“Thank you. I have a list from the nurse of stuff we should buy to make her comfy.” Emy hands me the paper. “Maybe you can do a little online shopping while you wait?”
I nod, taking the list and pulling out my phone.
My daily text from Grady waits on my locked screen.
Twenty days until your suspension is over.
I swallow. Since my first week here, I haven’t thought about how much longer I’ll be in Chawton Falls. I’ve been too distracted with Aulie, coming through for her with the fair, and the sparks flying between us. But now I’m halfway through the suspension, and while I was itching for it to be over at the beginning, I don’t know what I want.
I don’t date during the season. I’ve had that rule for over ten years for a reason.
I have zero interest in following the rules when it comes to Aulie, though. Especially after today, especially after having to entertain, however shortly and overdramatically, the thought of a world existing without her.
No, I’ll figure something out. That is if she wants something more than the fuckboy. After today, and her not telling me about her pain, I’m not sure how deep her side of the connection goes. When it came down to something important, she didn’t trust me.
I’m not going to be able to shake that off so easily.
ChapterThirty
Aulie Desfleurs
Play:Hey Jude by the Beatles
Two large hands firmly grip my calves. They squeeze—squeeze—squeeze. That’s too tight. I open my mouth to let them know they’re cutting off circulation to my legs, but my throat is hoarse and dry—currently muffled by some mask.
Where am I?
Slowly, I register a beep here, a comment there, until everything floods like a symphony of machines and hurried nurses.
Right. Surgery. I just had surgery.
I blink my eyes open, finding the heavy fluorescent light shining too brightly overhead. Okay, maybe I could keep my eyes shut for a few more minutes. I fade in and out of consciousness, vaguely registering a heavy pressure on my abdomen.
And oh, my sweet Peter Noone, a swell of pain follows. Something on my arm clamps down, tightening until I panic it will burst on my arm. But again, at that moment, it releases. A cacophony of beeps follows.
“She’s still in too much pain,” a soft voice whispers close by. “Should we give her another dose of the fentanyl?”
“Yeah, we should. But she’s going to be nauseous when she wakes up.”

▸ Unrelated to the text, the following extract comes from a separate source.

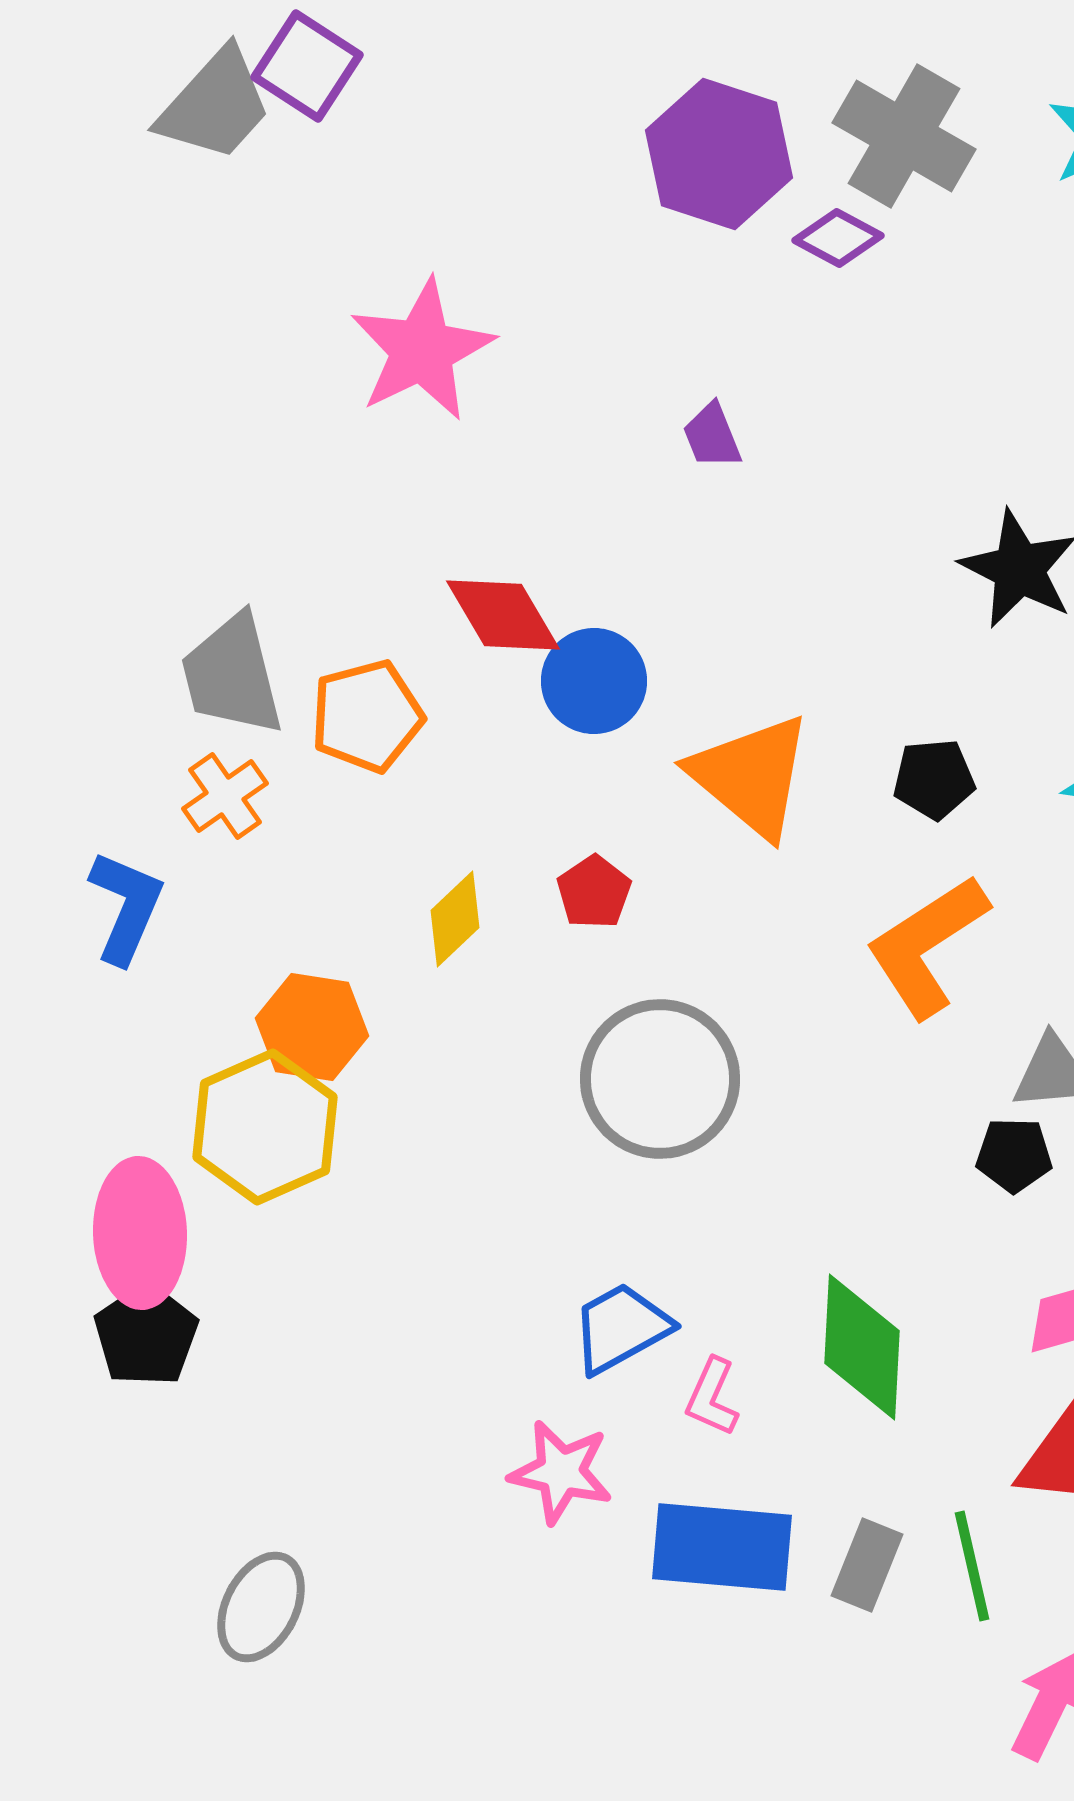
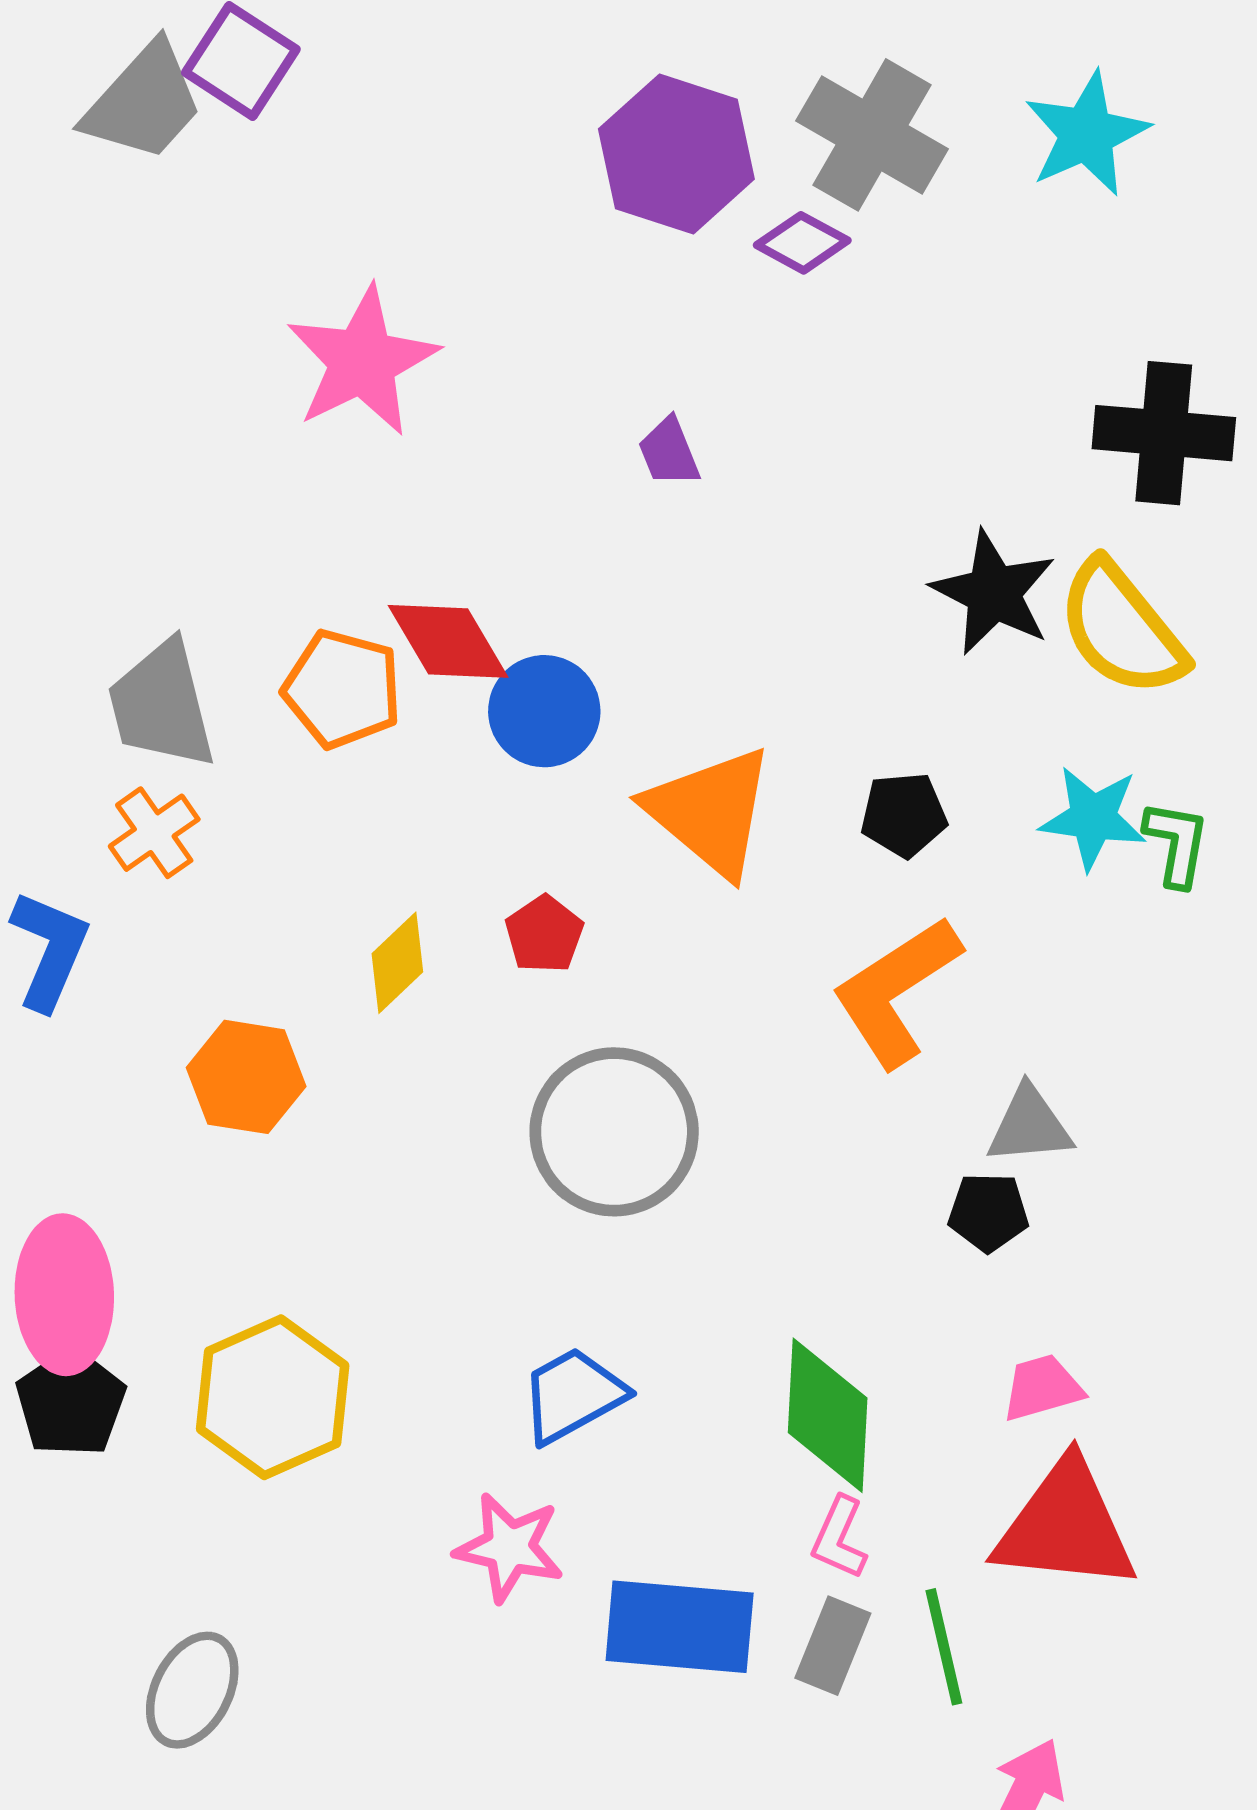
orange pentagon: (367, 716) -> (342, 689), moved, turned 30
yellow hexagon: (265, 1127) -> (273, 1397), moved
pink L-shape: (712, 1397) -> (839, 1538), moved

At this, I open my eyes. I’d rather be in pain than nauseous. Pink scrubs and a name tag hang over me.Vi.
“Excuse me?” I try, the mask muffling most of my question.
“Oh, hi. Are you awake then?” The nurse smiles softly at me. “Are you ready for this to come off?” she asks, gesturing to the oxygen mask on my face.
I nod, and she unclips it.
Slowly, my pain subsides as a cool drip floods my bloodstream. I’m probably too late to stop her from injecting whatever it was into my IV.
“Scale of one to ten. Can you rate your pain for me?” the other nurse I’ve heard in the room asks. She’s donning a similar pair of pink scrubs and an ornate candy corn headband.
A dizzying wave swallows my head whole, and I try to gather my wits about me enough to answer the question.
I’ve always hated the pain scale question because I don’t know what a normal level is supposed to be. One time, during an awful episode, I told the doctor I thought my pain was something close to a six or seven most days, and he shook his head and said if it were a six or seven, I would be on the floor curled up in a ball unable to function so I must have been mistaken.
But I didn’t feel like I was. I wanted to curl up in a ball. I just couldn’t because the feeling and intensity was so constant, and I had a life to live.
Currently, my pain is more under control than that episode. And if that wasn’t a six or seven, it was probably a five. So this is a three?